What to work on: Transcribe all records verbatim.

Available data below:

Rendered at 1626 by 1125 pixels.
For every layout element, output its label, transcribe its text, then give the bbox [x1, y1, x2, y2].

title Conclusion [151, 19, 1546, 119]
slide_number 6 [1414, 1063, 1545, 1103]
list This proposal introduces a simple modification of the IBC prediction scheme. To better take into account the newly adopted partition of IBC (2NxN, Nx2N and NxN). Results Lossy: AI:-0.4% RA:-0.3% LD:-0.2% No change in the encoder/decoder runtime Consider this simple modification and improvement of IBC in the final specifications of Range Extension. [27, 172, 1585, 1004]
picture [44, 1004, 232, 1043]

End of Available data.

Your solution:
Rendered at 1626 by 1125 pixels.
For every layout element, output its label, transcribe its text, then give the bbox [x1, y1, x2, y2].

title Conclusion [151, 19, 1546, 119]
slide_number 6 [1414, 1063, 1545, 1103]
list This proposal introduces a simple modification of the IBC prediction scheme. To better take into account the newly adopted partition of IBC (2NxN, Nx2N and NxN). Results Lossy: AI:-0.4% RA:-0.3% LD:-0.2% No change in the encoder/decoder runtime Consider this simple modification and improvement of IBC in the final specifications of Range Extension. [27, 172, 1585, 1004]
picture [44, 1004, 232, 1043]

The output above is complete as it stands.